We are a family of four moving to Singapore in July. My husband will be teaching near to Ulu Pandan and we are wondering about places to live. I have been looking at Condos near Bukit Timah and wondered if anyone has advice about living here as a family. We have two small children and will not have a car so need somewhere within easy access of public transport and with opportunities to socialise nearby. Any advice would be gladly accepted.

Thanks


----------



## Gwen McPherson (Jul 7, 2010)

natasha2812 said:


> We are a family of four moving to Singapore in July. My husband will be teaching near to Ulu Pandan and we are wondering about places to live. I have been looking at Condos near Bukit Timah and wondered if anyone has advice about living here as a family.
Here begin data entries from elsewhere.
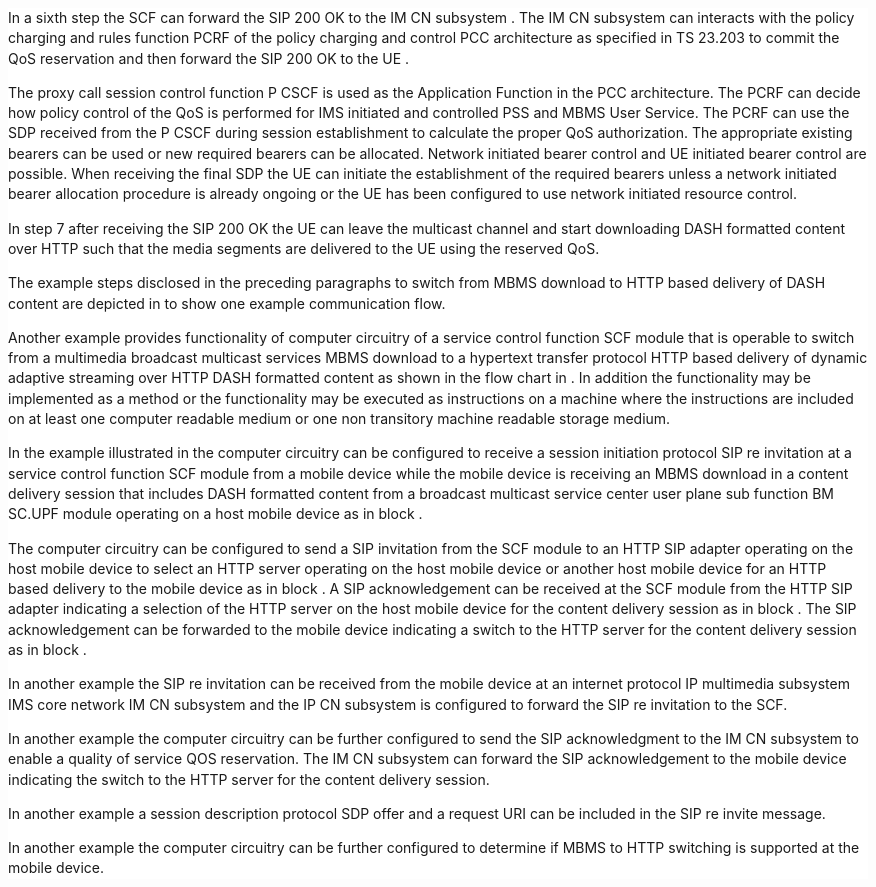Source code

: In a sixth step the SCF can forward the SIP 200 OK to the IM CN subsystem . The IM CN subsystem can interacts with the policy charging and rules function PCRF of the policy charging and control PCC architecture as specified in TS 23.203 to commit the QoS reservation and then forward the SIP 200 OK to the UE .

The proxy call session control function P CSCF is used as the Application Function in the PCC architecture. The PCRF can decide how policy control of the QoS is performed for IMS initiated and controlled PSS and MBMS User Service. The PCRF can use the SDP received from the P CSCF during session establishment to calculate the proper QoS authorization. The appropriate existing bearers can be used or new required bearers can be allocated. Network initiated bearer control and UE initiated bearer control are possible. When receiving the final SDP the UE can initiate the establishment of the required bearers unless a network initiated bearer allocation procedure is already ongoing or the UE has been configured to use network initiated resource control.

In step 7 after receiving the SIP 200 OK the UE can leave the multicast channel and start downloading DASH formatted content over HTTP such that the media segments are delivered to the UE using the reserved QoS.

The example steps disclosed in the preceding paragraphs to switch from MBMS download to HTTP based delivery of DASH content are depicted in to show one example communication flow.

Another example provides functionality of computer circuitry of a service control function SCF module that is operable to switch from a multimedia broadcast multicast services MBMS download to a hypertext transfer protocol HTTP based delivery of dynamic adaptive streaming over HTTP DASH formatted content as shown in the flow chart in . In addition the functionality may be implemented as a method or the functionality may be executed as instructions on a machine where the instructions are included on at least one computer readable medium or one non transitory machine readable storage medium.

In the example illustrated in the computer circuitry can be configured to receive a session initiation protocol SIP re invitation at a service control function SCF module from a mobile device while the mobile device is receiving an MBMS download in a content delivery session that includes DASH formatted content from a broadcast multicast service center user plane sub function BM SC.UPF module operating on a host mobile device as in block .

The computer circuitry can be configured to send a SIP invitation from the SCF module to an HTTP SIP adapter operating on the host mobile device to select an HTTP server operating on the host mobile device or another host mobile device for an HTTP based delivery to the mobile device as in block . A SIP acknowledgement can be received at the SCF module from the HTTP SIP adapter indicating a selection of the HTTP server on the host mobile device for the content delivery session as in block . The SIP acknowledgement can be forwarded to the mobile device indicating a switch to the HTTP server for the content delivery session as in block .

In another example the SIP re invitation can be received from the mobile device at an internet protocol IP multimedia subsystem IMS core network IM CN subsystem and the IP CN subsystem is configured to forward the SIP re invitation to the SCF.

In another example the computer circuitry can be further configured to send the SIP acknowledgment to the IM CN subsystem to enable a quality of service QOS reservation. The IM CN subsystem can forward the SIP acknowledgement to the mobile device indicating the switch to the HTTP server for the content delivery session.

In another example a session description protocol SDP offer and a request URI can be included in the SIP re invite message.

In another example the computer circuitry can be further configured to determine if MBMS to HTTP switching is supported at the mobile device.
We have two small children and will not have a car so need somewhere within easy access of public transport and with opportunities to socialise nearby. Any advice would be gladly accepted.
> 
> Thanks


Bukit Timah is an expensive place to stay. There are other places like Queenstown or Buona Vista, which are cheaper. Due to their close proximity to the city, condos in these places can be priced between $5000-$8000 and above.
If you don't have a car, you will need to find condos that are close to MRT. Most condos will have shuttle services that take passengers for a small fee to the nearest train (MRT).
You may google rental singapore and email an agent to help you. You will have to pay an agent fee as well as two months deposit to secure a place.
Is your husband's organisation providing accommodation for the first month so you can find a place to settle? When we came here, the company put us up in a hotel for one week before we found our current condo. We are in the North East part of Singapore and my husband commutes to work -about 45 minutes by train. Our rental is much cheaper than in the city or near city.


----------